One of the things I was reminded of when we sat outside last weekend is that our garden furniture is really on its last legs. But it’s lasted 12 years so I don’t think it’s done too badly considering.
The furniture you choose for the garden can really change the way it looks and feels and there are so many options to choose from now that you’re almost spoiled for choice.
One thing I am clear about is that garden furniture should be on show at all times of the year. Sure, put your cushions away when you’re not sitting out, but it’s important that your terrace has a sense of purpose, even on rainy and wintry days.
I understand that it’s important to preserve your furniture for as long as you can, but you have to remember that it’s made to be outdoors and will be pretty robust. Timber furniture may need a bit of TLC every now and again, but if you buy a decent hardwood set then it will last for years without treatment.

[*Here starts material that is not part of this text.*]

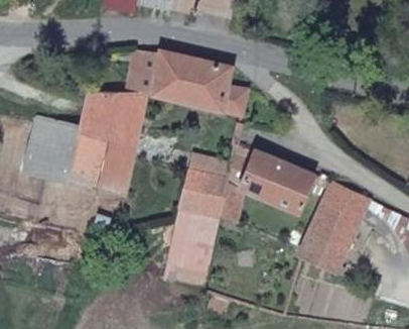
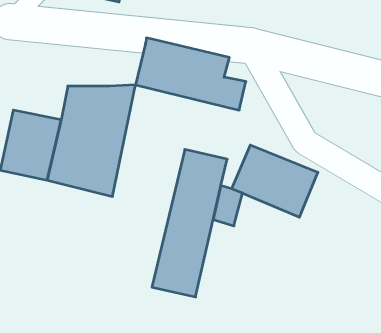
building: [124,48,157,93] -> none
building: [296,188,369,277] -> none

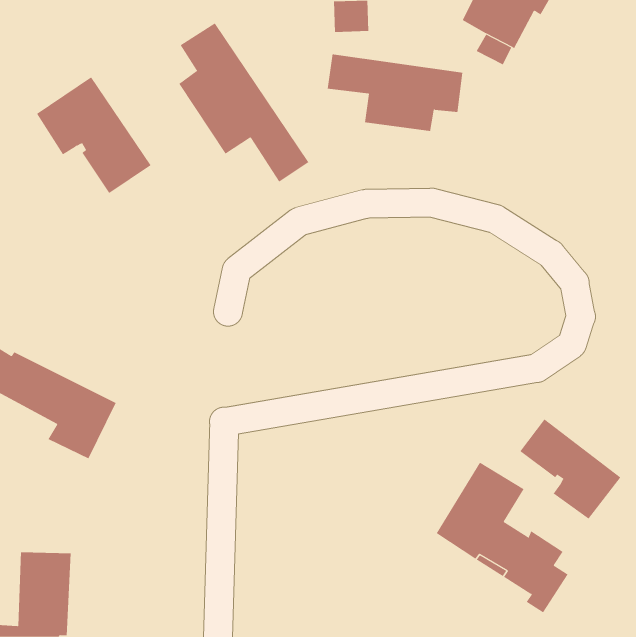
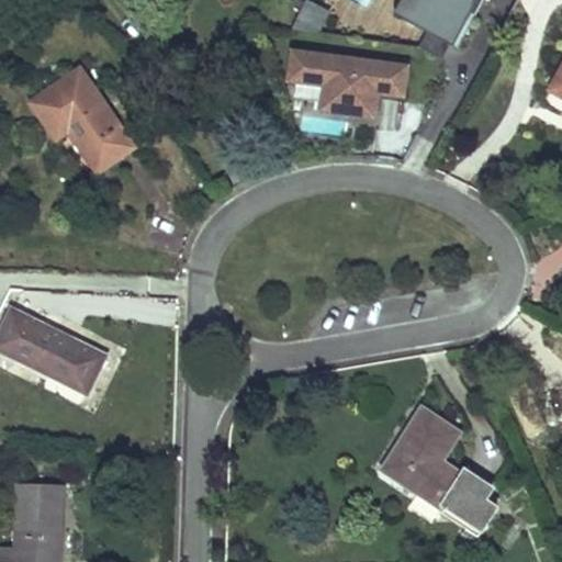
building: [178,22,309,183] -> none
building: [519,419,621,520] -> none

One of my bug bears (up there with leaving the rotary washing line in the middle of the lawn!) is covering the furniture with tarpaulin over the winter – who wants to look out of the window and see a big green lump on their terrace. You need to see the essence of the garden all year round otherwise you just won’t want to venture out in the winter at all.
Essentially your garden furniture acts as a focal point. It entices you outside and makes you want to venture out into the garden. A bench at the end of the path or under a tree may rarely be sat upon, but if it draws you outside then it’s absolutely done its job.
What furniture you choose will obviously come down to personal style and the size of the garden. Remember if you’re choosing a table and chairs set for dining that you need to allow 1.5m around the table so that you have enough room to navigate around the terrace when people are sitting there.
If you’ve got a really small garden, but still want to entertain large numbers, think about a flexible arrangement of furniture. For example, if you regularly need to seat 4 people, but occasionally 8, then why not have two smaller tables which can be moved around. Extending tables are also available so this can be useful.
More and more I work with clients who have opened up the back of the house with bi-fold doors or lots of glass and often the dining table is positioned just inside them. When the doors are open, it feels as though you’re sitting outside anyway so it can make more sense to choose some more comfortable seating for the terrace.
The key really is to think about how you’d like to feel when you’re sitting outside. A simple wooden bench against the house wall could be all you need to enjoy a cup of coffee in the morning sunshine, but if you want to sit out and read a book for a few hours on a Sunday afternoon then you’ll probably want to feel a lot more comfortable, much as you would if you were spending time indoors.